Saturday of week 06 is a smashing success for Sierra-189, beginning with an early I.T. session. At morning chow, our Lead cc lets us stop squaring our meals and allows us to get coffee. We return to the squad bay to plug in our cell phones for our on-base liberty, and review some Manual of Arms. We then go to the gym, noon chow, and then those of us being stationed on cutters are taken on a tour of the Coast Guard Cutter Dependable, a 210 foot cutter stationed here at Cape May. And then from 1500 to 2025, Sierra hangs out at an on-base restaurant and utilizes our phones to their full extent. We return to the squad bay for some I.T. and evening routine, and lights out at the usual 2200. Sunday of week 06 will come early, and we’ll be ready! 

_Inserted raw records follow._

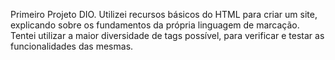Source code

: Primeiro Projeto DIO. Utilizei recursos básicos do HTML para criar um site, explicando sobre os fundamentos da própria linguagem de marcação. Tentei utilizar a maior diversidade de tags possível, para verificar e testar as funcionalidades das mesmas.
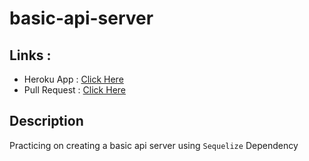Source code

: # basic-api-server

## Links : 

 - Heroku App : [Click Here](https://mohammmed-awadallah-api-server.herokuapp.com/food)
 - Pull Request : [Click Here](#)
 
 
## Description 

Practicing on creating a basic api server using `Sequelize` Dependency 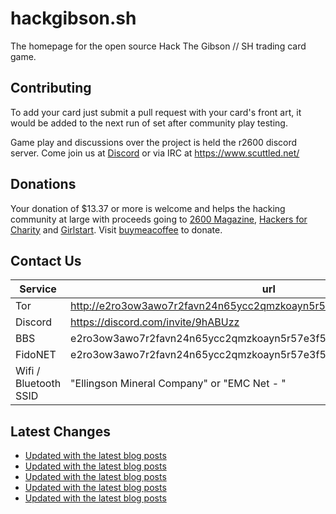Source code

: # hackgibson.sh
The homepage for the open source Hack The Gibson // SH trading card game.


## Contributing

To add your card just submit a pull request with your card's front art, it would be added to the next run of set after community play testing.

Game play and discussions over the project is held the r2600 discord server. Come join us at [Discord](https://discord.com/invite/9hABUzz) or via IRC at https://www.scuttled.net/


## Donations

Your donation of $13.37 or more is welcome and helps the hacking community at large with proceeds going to [2600 Magazine](https://2600.com/), [Hackers for Charity](https://hackersforcharity.org) and [Girlstart](https://girlstart.org).  Visit [buymeacoffee](https://www.buymeacoffee.com/hackgibson.sh) to donate.


## Contact Us

Service | url
-|-
Tor | http://e2ro3ow3awo7r2favn24n65ycc2qmzkoayn5r57e3f56nvjwdcgg32ad.onion
Discord | https://discord.com/invite/9hABUzz
BBS | e2ro3ow3awo7r2favn24n65ycc2qmzkoayn5r57e3f56nvjwdcgg32ad.onion:23
FidoNET | e2ro3ow3awo7r2favn24n65ycc2qmzkoayn5r57e3f56nvjwdcgg32ad.onion:24554
Wifi / Bluetooth SSID | "Ellingson Mineral Company" or "EMC Net - <fidonet address>"

## Latest Changes
<!-- BLOG-POST-LIST:START -->
- [Updated with the latest blog posts](https://github.com/DFW2600/hackgibson.sh/commit/19604f3ee185d58233cce65266ae4617a2d6b6da)
- [Updated with the latest blog posts](https://github.com/DFW2600/hackgibson.sh/commit/0446aa42a9a0d9523b5f1e7f28e403112475d65e)
- [Updated with the latest blog posts](https://github.com/DFW2600/hackgibson.sh/commit/ba95d3128f744663319107c7b09de3d3f297ea8f)
- [Updated with the latest blog posts](https://github.com/DFW2600/hackgibson.sh/commit/75352e7fe1cdc54982ea92a88a773be7458f17e8)
- [Updated with the latest blog posts](https://github.com/DFW2600/hackgibson.sh/commit/099eac0e25a1b8e30a38e63db09837b364c4062b)
<!-- BLOG-POST-LIST:END -->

Sunday of week 06 comes at 0545, which is perfectly okay with Sierra-189. We quickly get ready and go to chow, and then return to the squad bay for some Manual of Arms before commencing divine hours. It passes quickly, as always, and after, we go on a company run around the regiment, shouting cadence and trying to keep up with our Lead CC. After, we go out on to the parade field with our pieces to practice for the sunset parade, in celebration of Memorial Day tomorrow. Later, we march in the parade and even receive a little praise from our Lead CC. Evening routine is done, and lights out at 2200, as per usual. Today was a great day, and we hope to have many more like it.


Week 06, to be frank, was not horrible. It wasn’t amazing, but it wasn’t horrible. Sierra-189 scrapes by yet again, receiving a little bit of praise but still making little mistakes that get us “jacked up” every now and then. Important events happened this week, and apparently, we were well-behaved and did very well at them. Our Company Commanders have shown us a little bit of their “human” sides (as bad as that sounds) and it really makes us feel like we’re almost there. We only hope that you at home would wish us luck and strength to make it through week 07. Semper Paratus, as always! 

  Editor’s Note: This blog post was written by a recruit currently involved in Coast Guard basic training. The thoughts and opinions expressed in this Journal do not necessarily reflect those of Training Center Cape May, the U.S. Coast Guard or the federal government and are the sole opinion of the author. Recruit Journals are written by personnel in a high-stress environment with little time, so please excuse grammar and punctuation in the above article. The staff at Training Center Cape May do not edit the journals in any way, so as to ensure authenticity of the content and messages.